The advertisers complained to the Hungarian data protection authority, which imposed a fine of approximately €32,000 on Weltimmo for a breach of Hungary’s data protection legislation. Weltimmo challenged the fine before the Hungarian courts.
The case was subsequently referred to the CJEU by the Supreme Court of Hungary, which asked the CJEU to determine whether EU Directive 95/46/EC (“Data Protection Directive”) gave the Hungarian data protection authority jurisdiction to impose a penalty on Weltimmo, a data controller registered in another Member State, for infringement of Hungary’s data protection legislation.
The CJEU’s decision
Meaning of “establishment”
The CJEU considered the meaning of “establishment” in the context of Article 4(1)(a) of the Data Protection Directive, which provides that a Member State shall apply its national data protection legislation where personal data is processed “in the context of the activities of an establishment of the controller on the territory of the Member State; when the same controller is established on the territory of several Member States, he must take the necessary measures to ensure that each of these establishments complies with the obligations laid down by the national law applicable”.
The CJEU ruled that the concept of “establishment” extends to any “real and effective activity” exercised with a “sufficient degree of stability” in the Member State in question.
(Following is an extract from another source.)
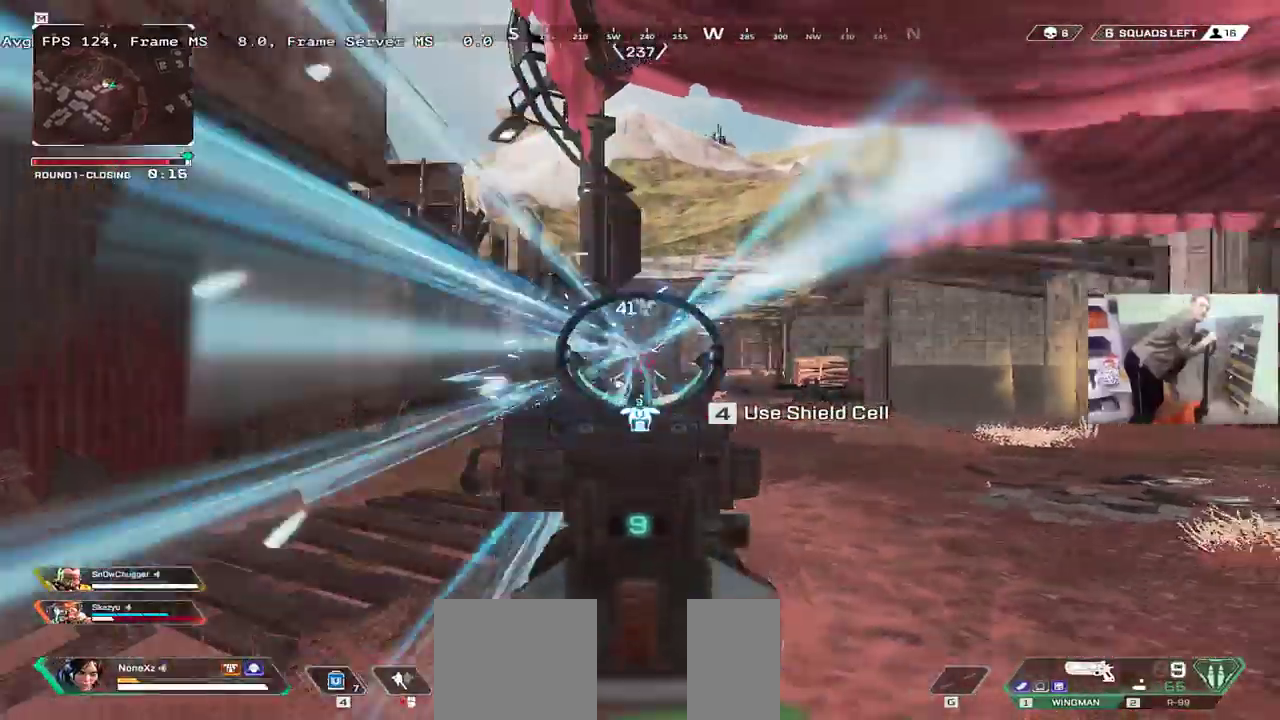
{"keys": ["space"], "mouse": [], "events": [[33, "e", "up"], [200, "e", "down"], [500, "e", "up"]]}
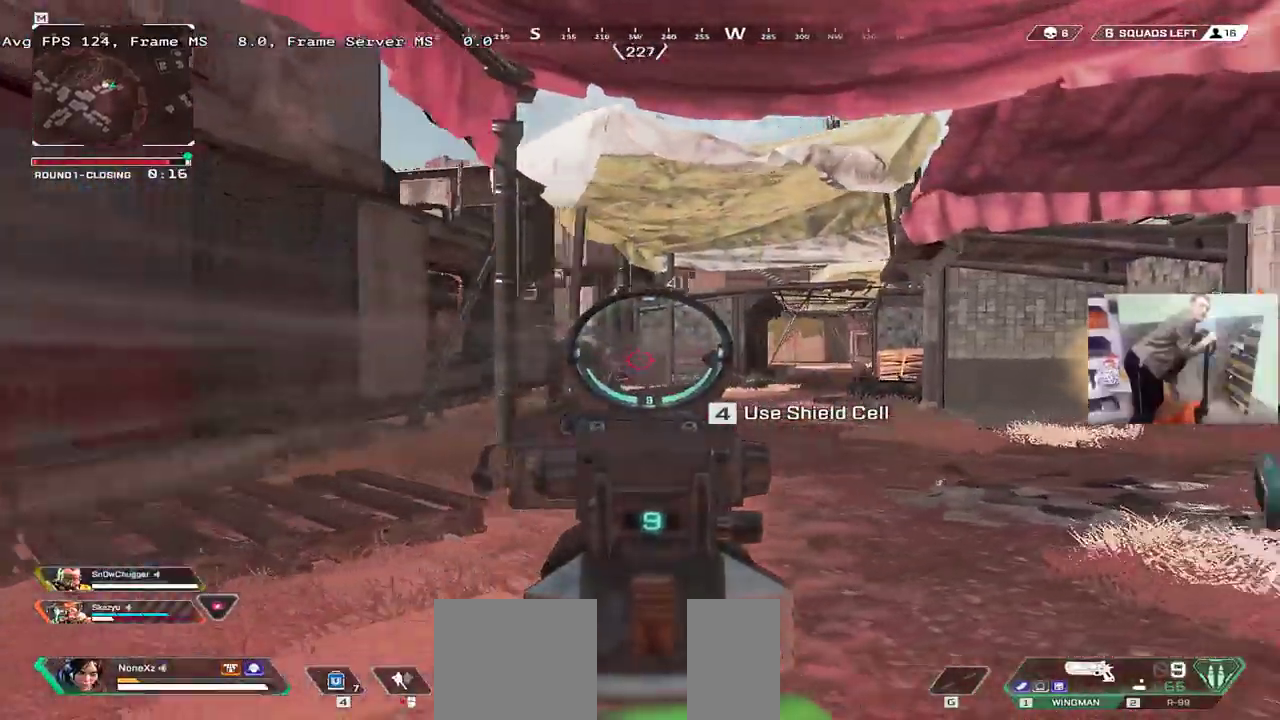
{"keys": ["w"], "mouse": [], "events": [[183, "mouse_left", "down"], [233, "mouse_left", "up"], [233, "w", "down"], [250, "space", "up"], [317, "q", "down"], [333, "b", "down"], [367, "shift", "down"], [383, "b", "up"], [417, "shift", "up"], [450, "q", "up"]]}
It noted that even a single representative could qualify as an establishment.
The CJEU also provided practical guidance on what can constitute an “establishment” for the purposes of the Data Protection Directive. This may prove particularly helpful to internet businesses whose territorial boundaries for legal purposes are particularly difficult to determine. The CJEU pointed to the fact that Weltimmo’s website is written in Hungarian and the company’s Hungarian representative had been responsible for both the negotiation of the settlement of the unpaid debts with the advertisers and representing the company in legal proceedings in Hungary regarding its data processing. The CJEU also noted that the company had opened a bank account in Hungary and used a letter box in Hungary for the management of its everyday business affairs. Subject to these facts being proven in the national court, the CJEU ruled that they indicated Weltimmo is established in Hungary within the meaning of the Data Protection Directive and as such its activity is subject to Hungary’s data protection legislation.
In addition, the CJEU held that the nationality of data subjects is “irrelevant” in determining whether a particular Member State’s data protection legislation is applicable to a data controller.
Powers of data protection authorities
The CJEU also commented on the power of a data protection authority to impose a penalty pursuant to Article 28 of the Data Protection Directive on a data controller which processes the personal data of individuals located in its territory but isn’t established in that Member State within the meaning of the Data Protection Directive. In this case, the CJEU held that the data protection authority may investigate a complaint about that data controller but cannot impose a penalty on it. The data protection authority should request that its counterpart in the applicable Member State imposes the appropriate penalty prescribed by that State’s data protection legislation.
The CJEU’s ruling emphasises the difficulties faced by multinational organisations in determining which data protection legislation they are required to comply with when operating across Europe and by data protection authorities in determining the remit of their powers. What is clear, however, is that we are far from the ‘one stop shop’ position which has been envisaged by the General Data Protection Regulation (“Regulation”). When it comes into force, the Regulation will have direct effect across all Member States, meaning that it will apply throughout the EU without the need for further implementation by Member States into national laws. Until then, multinational organisations and particularly those whose business is online, must remain alert to the fact that their activities may constitute an establishment in multiple Member States, meaning that they must cooperate with multiple data protection authorities to ensure compliance with each State’s data protection legislation.